THE DATA:
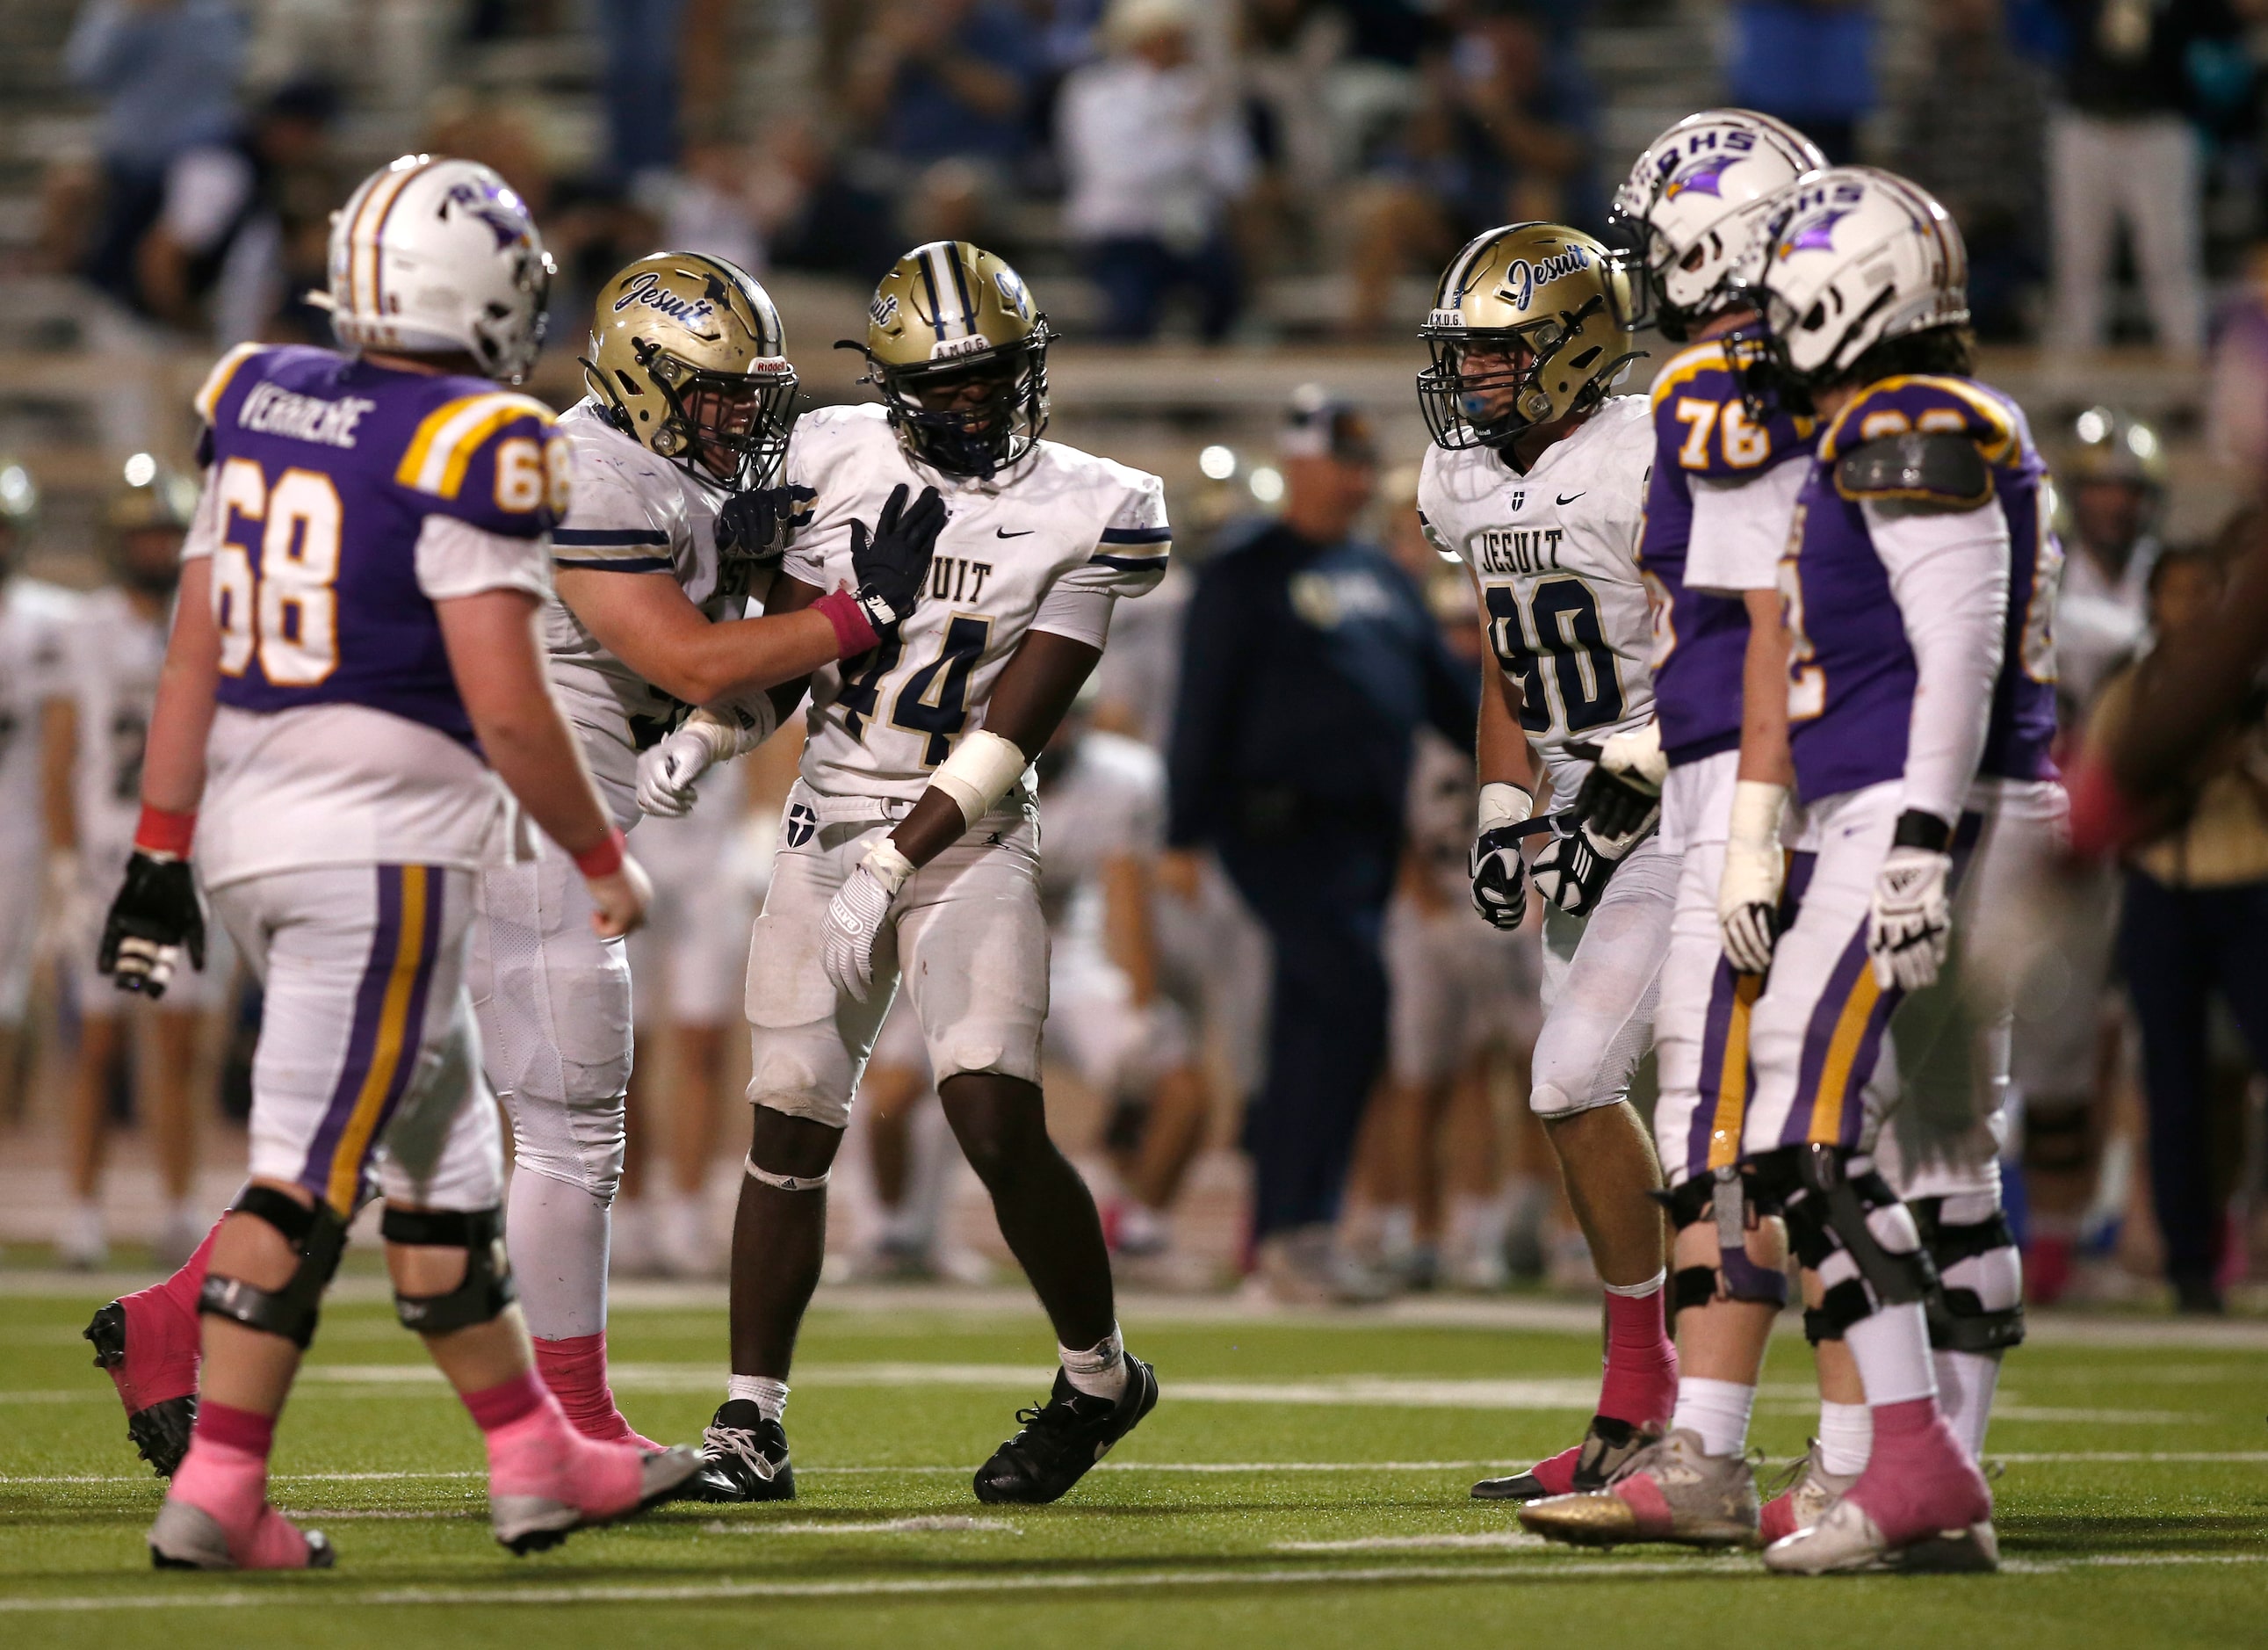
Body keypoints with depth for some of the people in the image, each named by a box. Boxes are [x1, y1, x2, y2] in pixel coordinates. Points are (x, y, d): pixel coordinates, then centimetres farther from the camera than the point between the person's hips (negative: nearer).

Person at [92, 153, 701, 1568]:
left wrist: (163, 848, 14)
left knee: (443, 1152, 17)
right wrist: (603, 858, -3)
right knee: (313, 1168, -6)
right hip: (387, 839, -8)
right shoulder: (472, 450, -13)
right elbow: (507, 705, -16)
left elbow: (194, 652, 10)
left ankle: (537, 1460, 24)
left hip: (252, 818, 8)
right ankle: (215, 1493, -8)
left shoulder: (259, 404, 8)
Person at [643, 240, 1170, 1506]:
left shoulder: (1083, 514, -8)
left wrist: (892, 867, -19)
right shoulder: (837, 464, 1)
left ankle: (1101, 1377, 6)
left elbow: (1010, 733, -13)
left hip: (969, 841, -3)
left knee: (999, 1123, -16)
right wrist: (702, 734, -8)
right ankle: (752, 1426, 11)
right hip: (828, 829, 3)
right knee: (791, 1131, 2)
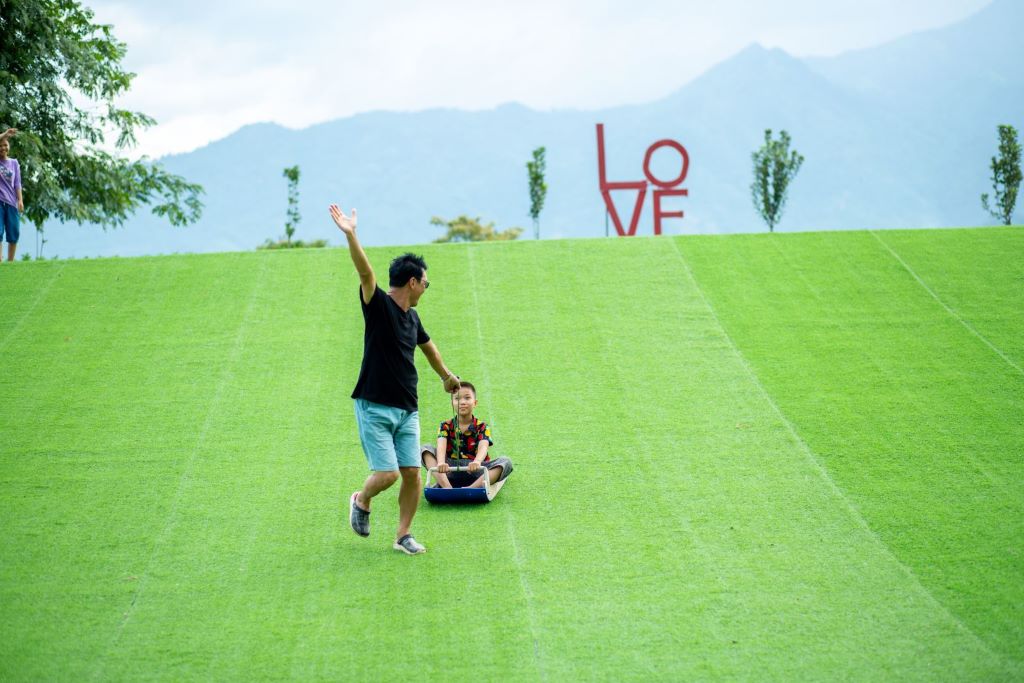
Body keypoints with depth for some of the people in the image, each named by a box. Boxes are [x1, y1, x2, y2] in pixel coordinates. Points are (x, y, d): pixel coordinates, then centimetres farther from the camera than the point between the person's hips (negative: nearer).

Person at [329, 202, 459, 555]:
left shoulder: (412, 317, 12)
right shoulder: (378, 305, -9)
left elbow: (428, 347, 32)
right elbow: (366, 273, -27)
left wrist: (446, 375, 47)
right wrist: (350, 236, -44)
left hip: (407, 410, 6)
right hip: (374, 407, -6)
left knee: (412, 474, 1)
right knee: (386, 473, -10)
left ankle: (403, 535, 16)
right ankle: (361, 501, 22)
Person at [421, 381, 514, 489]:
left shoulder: (482, 427, 2)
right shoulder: (446, 426, 4)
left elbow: (483, 447, -19)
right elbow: (441, 446, -17)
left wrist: (477, 462, -43)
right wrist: (441, 463, -41)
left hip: (475, 472, -1)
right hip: (451, 471, 1)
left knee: (506, 462, -24)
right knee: (425, 448, -16)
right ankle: (446, 487, -35)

TASK STATEMENT:
Copy both entries above word for word, leaving out the pictures.

WRITTEN ANSWER:
Body keypoints with depth for some of the people in the image, each named by a box. Boxes are [x1, y1, x2, y2] in pixel coordinates. Points are (x, y, d): pixel coordinates, then centimetres farther from the camera than the point between the person's hips (negative: nearer).

Person at [92, 153, 701, 1568]:
left wrist: (163, 848, 14)
left knee: (443, 1152, 17)
right wrist: (603, 858, -3)
right knee: (313, 1168, -6)
right hip: (387, 839, -8)
right shoulder: (472, 450, -13)
right elbow: (507, 705, -16)
left elbow: (194, 652, 10)
left ankle: (537, 1460, 24)
left hip: (252, 818, 8)
right ankle: (215, 1493, -8)
left shoulder: (259, 404, 8)
Person at [643, 240, 1170, 1506]:
left shoulder: (1083, 514, -8)
left wrist: (892, 867, -19)
right shoulder: (837, 464, 1)
left ankle: (1101, 1377, 6)
left elbow: (1010, 733, -13)
left hip: (969, 841, -3)
left knee: (999, 1123, -16)
right wrist: (702, 734, -8)
right ankle: (752, 1426, 11)
right hip: (828, 829, 3)
right knee: (791, 1131, 2)
Body keypoints with depth for some of the people in the image, each named by a box. Boxes are [x1, y1, x2, y2] in pixel coordinates. Points are (x, y, d): pixel coordinates, then centimetres farther from the camera than the point between the person's hips (negative: nearer).

Person at [329, 202, 459, 555]:
left shoulder: (412, 317, 12)
right shoulder: (378, 305, -9)
left elbow: (428, 347, 32)
right elbow: (366, 273, -27)
left wrist: (446, 375, 47)
right wrist: (350, 236, -44)
left hip: (407, 410, 6)
right hip: (374, 407, -6)
left knee: (412, 474, 1)
right knee: (386, 473, -10)
left ankle: (403, 535, 16)
right ankle: (361, 501, 22)
Person at [421, 381, 514, 489]:
left shoulder: (482, 427, 2)
right shoulder: (446, 426, 4)
left elbow: (483, 447, -19)
right elbow: (441, 446, -17)
left wrist: (477, 462, -43)
right wrist: (441, 463, -41)
left hip: (475, 472, -1)
right hip: (451, 471, 1)
left knee: (506, 462, -24)
right knee: (425, 448, -16)
right ankle: (446, 487, -35)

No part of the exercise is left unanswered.